Barrow, Scurmore, Co. Sligo
Co. Sligo |
Barrows
On a low rise near the western shore of the Moy Estuary in County Sligo, a circular earthwork sits quietly in the landscape, easy to overlook and easier still to misread.
It is a barrow, a prehistoric burial mound, measuring twelve metres across and enclosed by an earthen bank that rises only modestly above the surrounding ground. The bank itself is between 2.3 and 2.7 metres wide, with an internal height of just twenty to thirty centimetres and an external height of around sixty centimetres. That subtle difference in elevation is often all that survives of these monuments after millennia of agriculture, weather, and gradual subsidence.
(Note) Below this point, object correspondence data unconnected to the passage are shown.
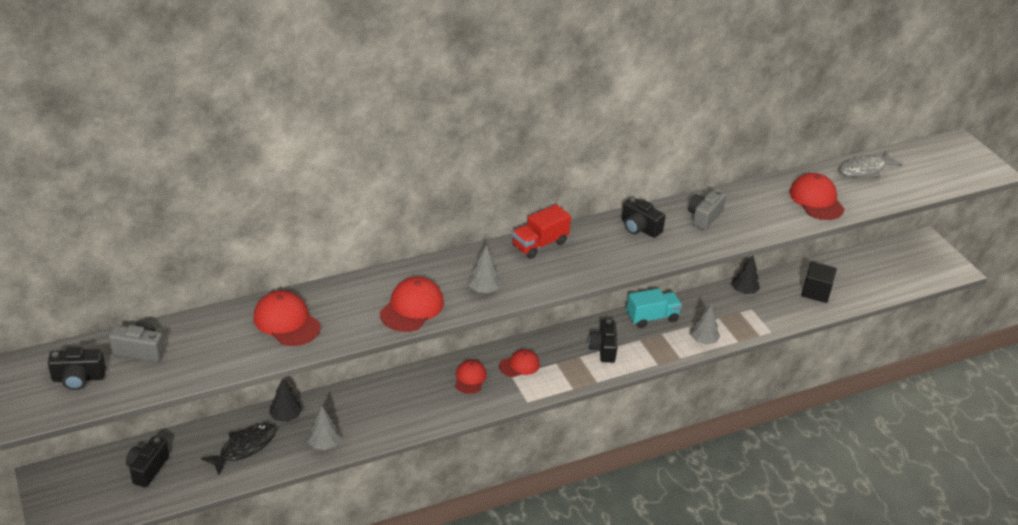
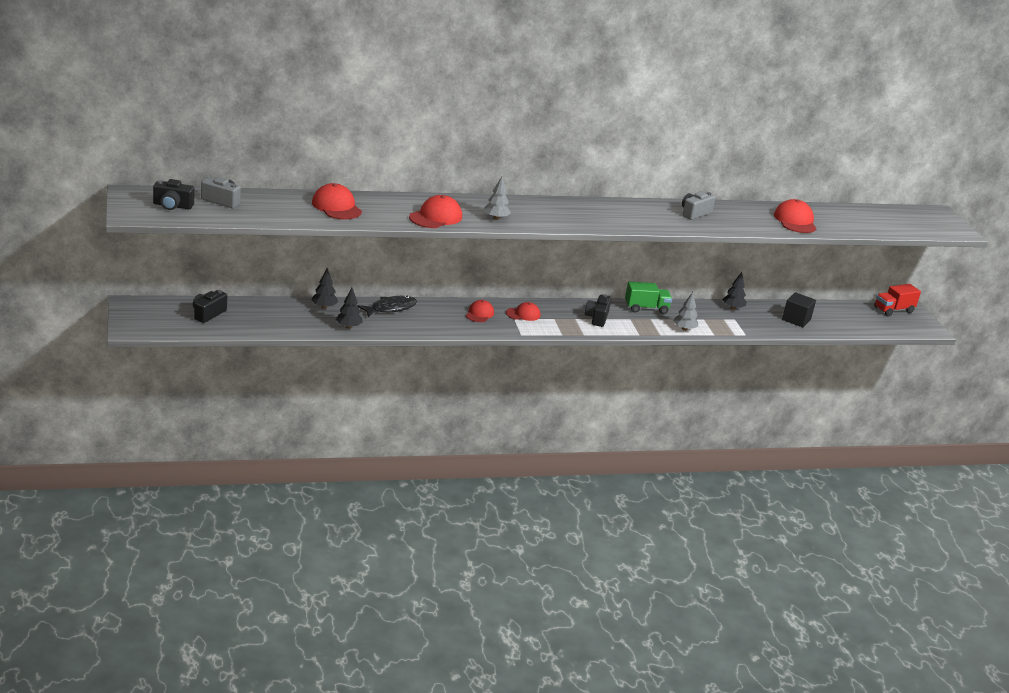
camera: 10 degrees right, 10 degrees down
(244, 447) = (286, 317): black fish -> black fish (390, 308)
(324, 444) = (348, 327): grey tree -> black tree
(539, 244) = (551, 204): red truck -> red truck (893, 310)
(639, 228) = (637, 209): black camera -> none
(652, 317) = (646, 308): turquoise truck -> green truck
(865, 170) = (846, 212): grey fish -> none

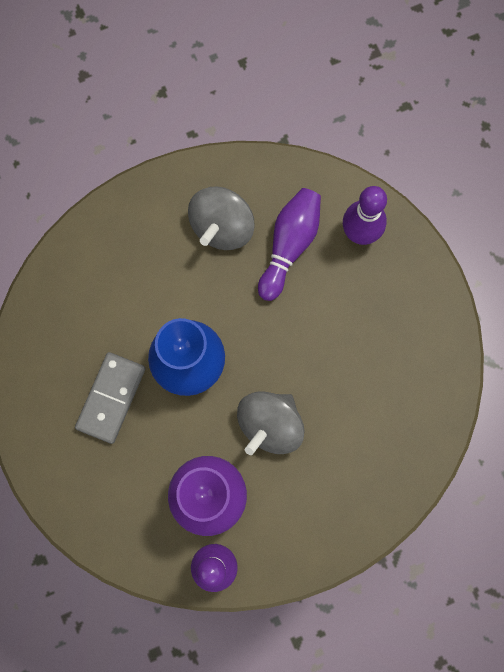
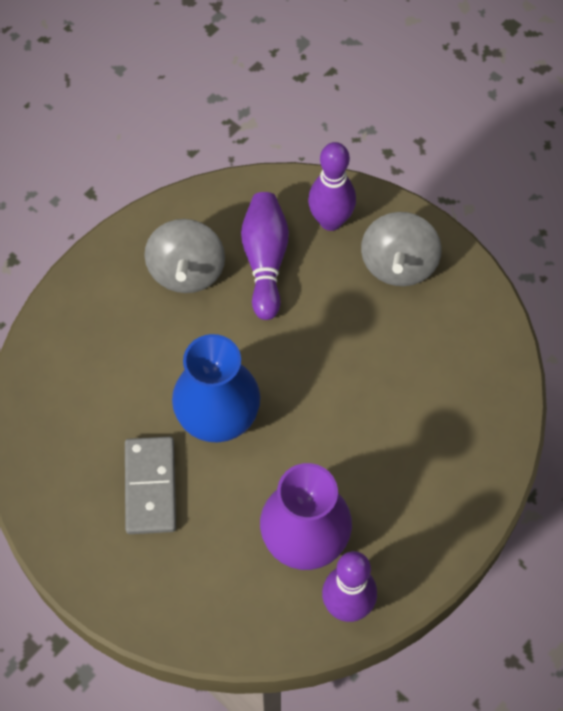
camera: 25 degrees left, 15 degrees down
(270, 425) = (333, 439): grey spinning top -> grey spinning top (398, 265)

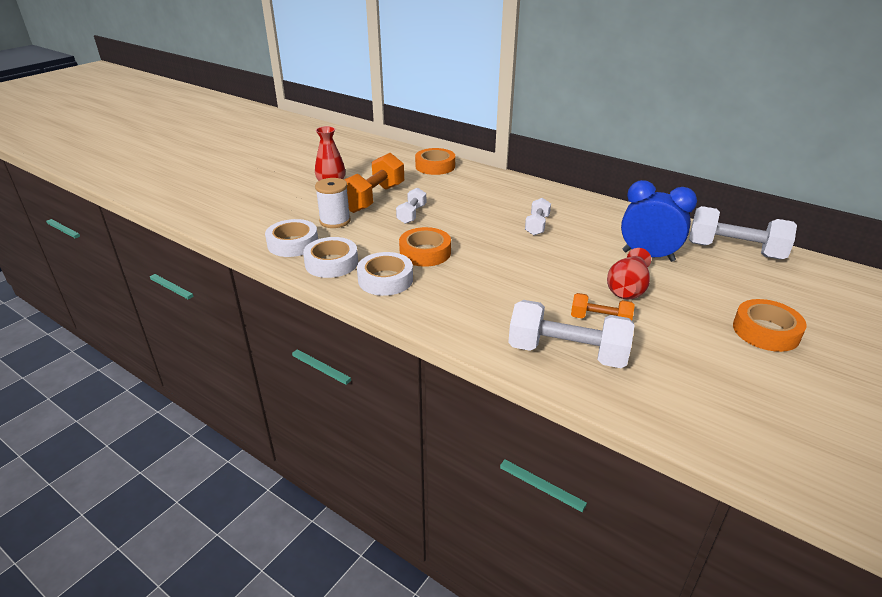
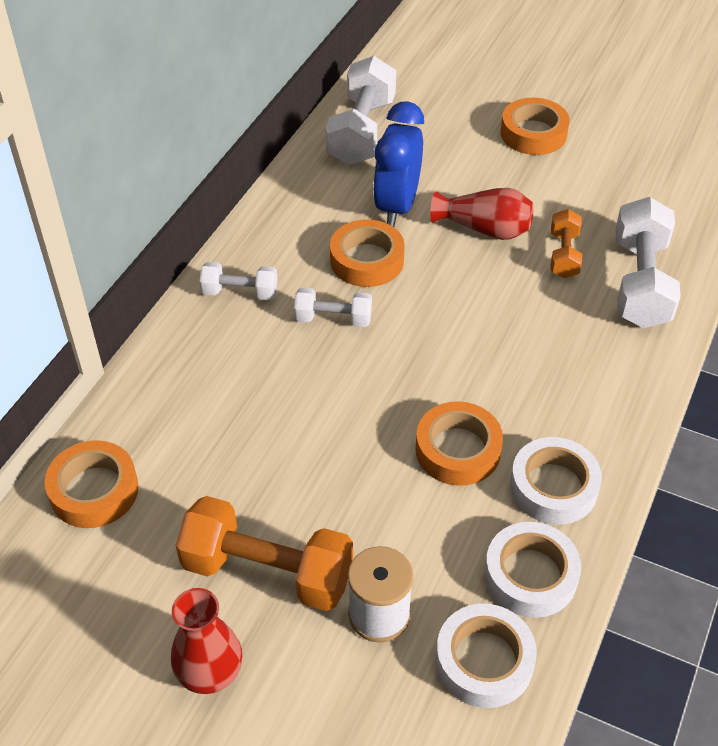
camera: 100 degrees left, 15 degrees up
(411, 214) = (326, 492): white dumbbell -> white dumbbell (240, 292)
(590, 240) = (367, 260): none -> orange tape

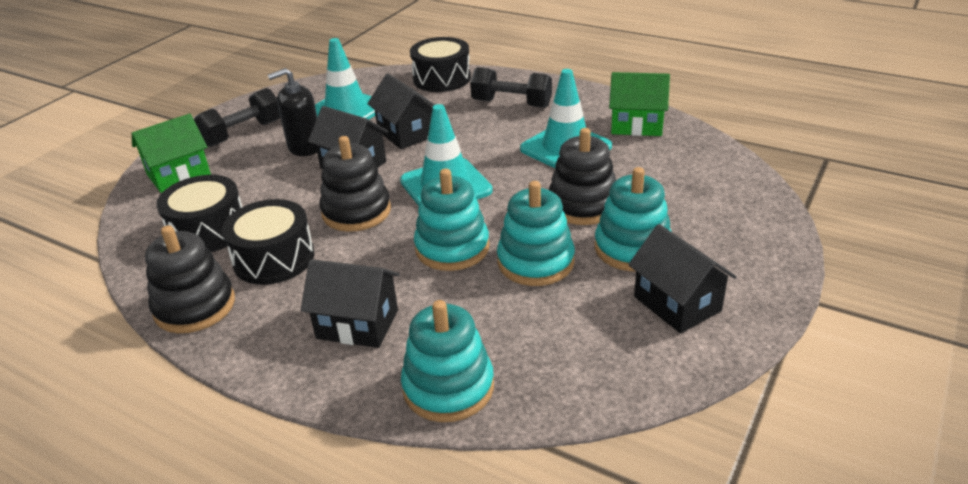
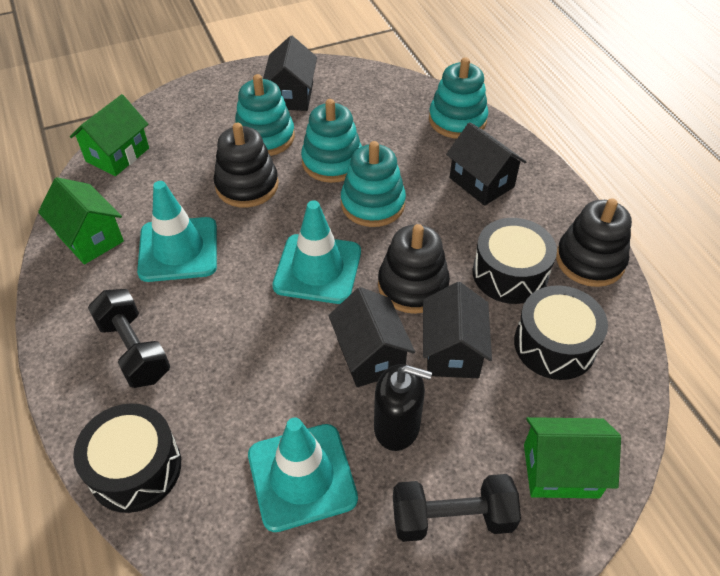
camera: 145 degrees left, 15 degrees up
(406, 133) = (280, 373): black house -> black house (452, 351)
(725, 170) = (117, 155): none -> green house

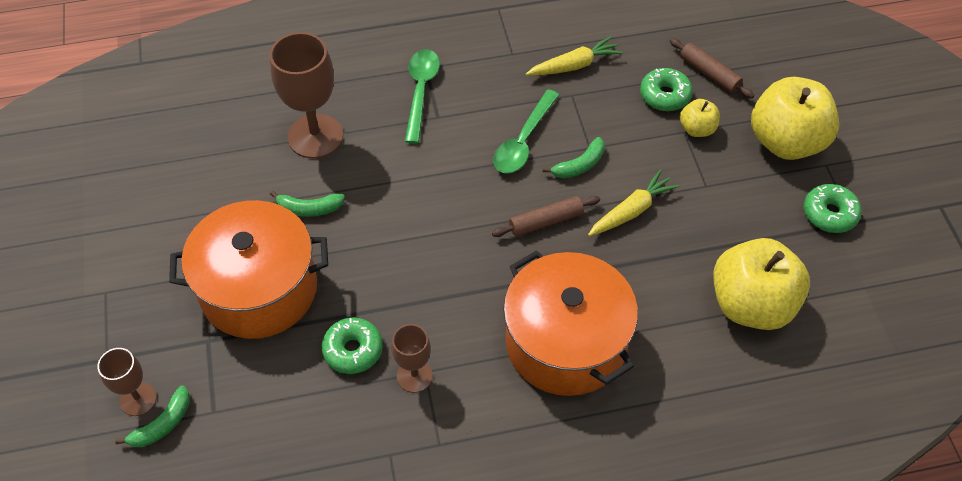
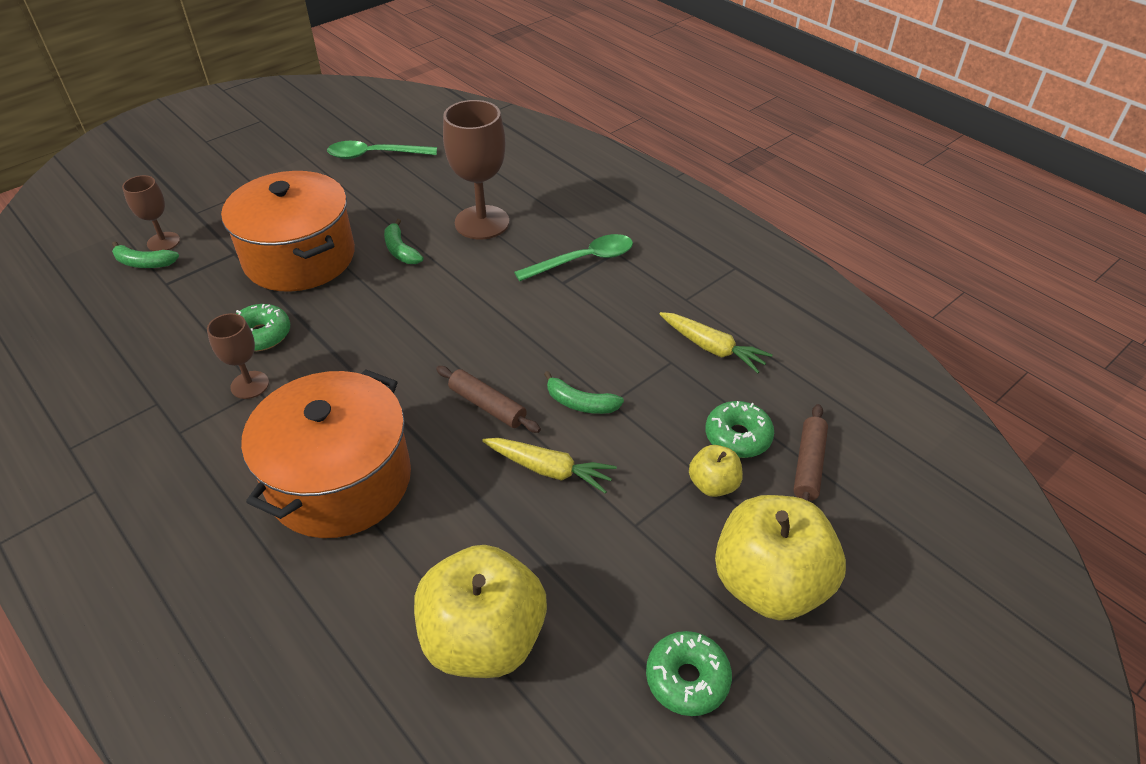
camera: 60 degrees right, 10 degrees down
(523, 141) = (579, 349): green spoon -> green spoon (375, 155)

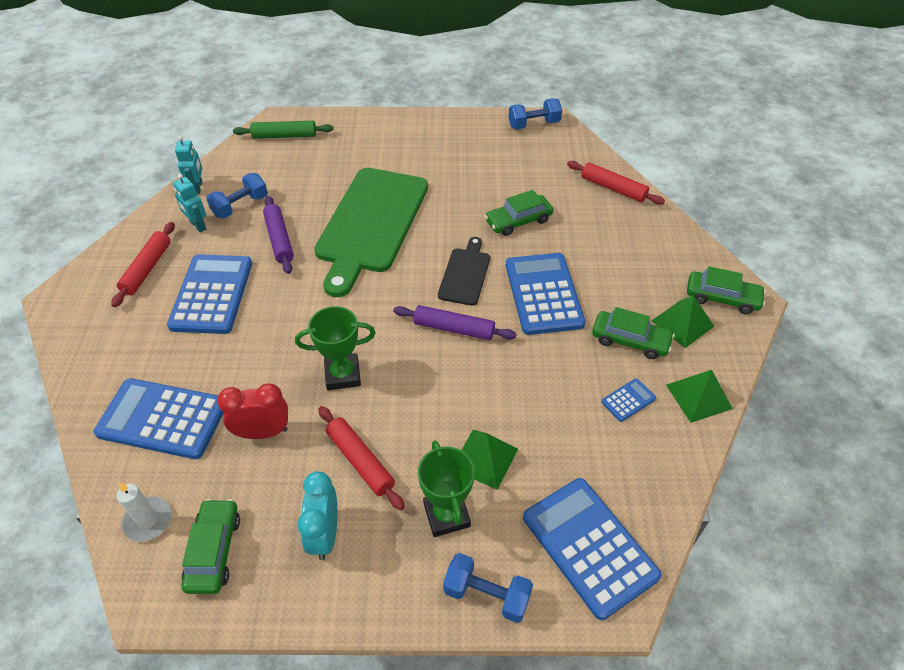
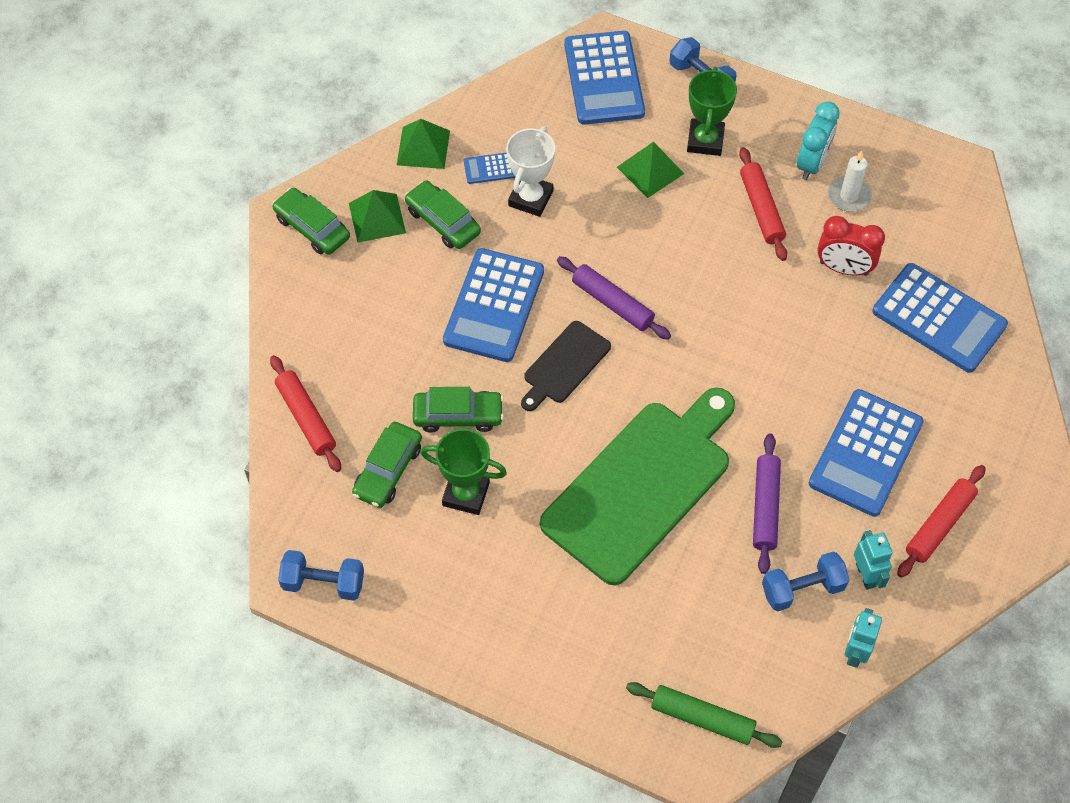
camera: 155 degrees left, 10 degrees up
(148, 520) = (960, 229): white candle -> white candle (849, 196)
(214, 551) = (907, 185): green car -> green car (388, 470)
(343, 375) = (748, 296): green trophy -> green trophy (466, 494)
(574, 387) = (530, 198): none -> white trophy

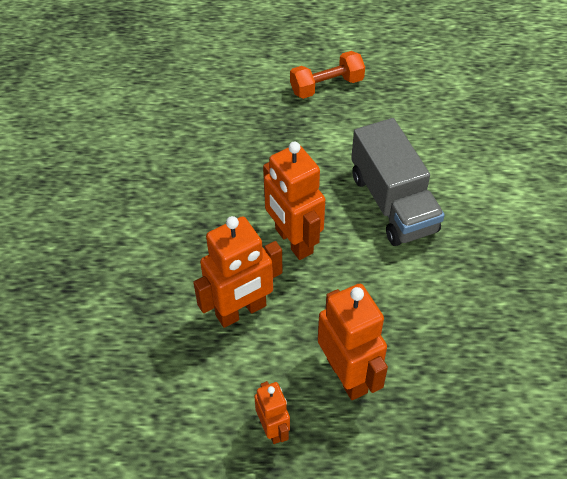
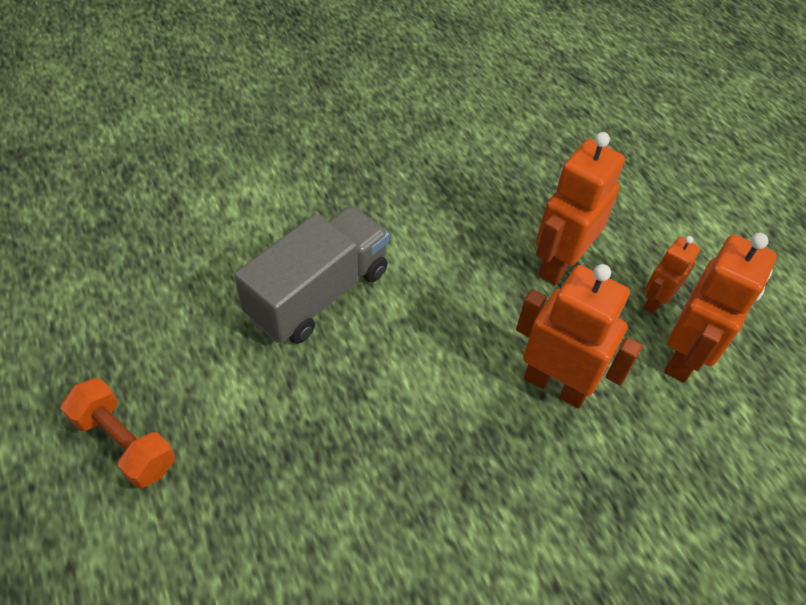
camera: 120 degrees left, 0 degrees up
(293, 241) = (430, 372): orange robot -> orange robot (684, 357)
What gives this particular barrow an additional layer of interest is a detail preserved on the 1913 Ordnance Survey six-inch map: at that point, the mound sat within an oblong tree plantation. Landowners in the eighteenth and nineteenth centuries sometimes planted around or over prehistoric earthworks, whether to ornament a demesne, to use otherwise awkward ground, or simply by coincidence. The plantation itself has evidently gone, but its former presence on the map offers a small, telling glimpse into how the site was treated within living memory of people now long dead. The Moy Estuary, which the rise overlooks, marks the boundary between Sligo and Mayo, a stretch of water with its own long record of human settlement and movement.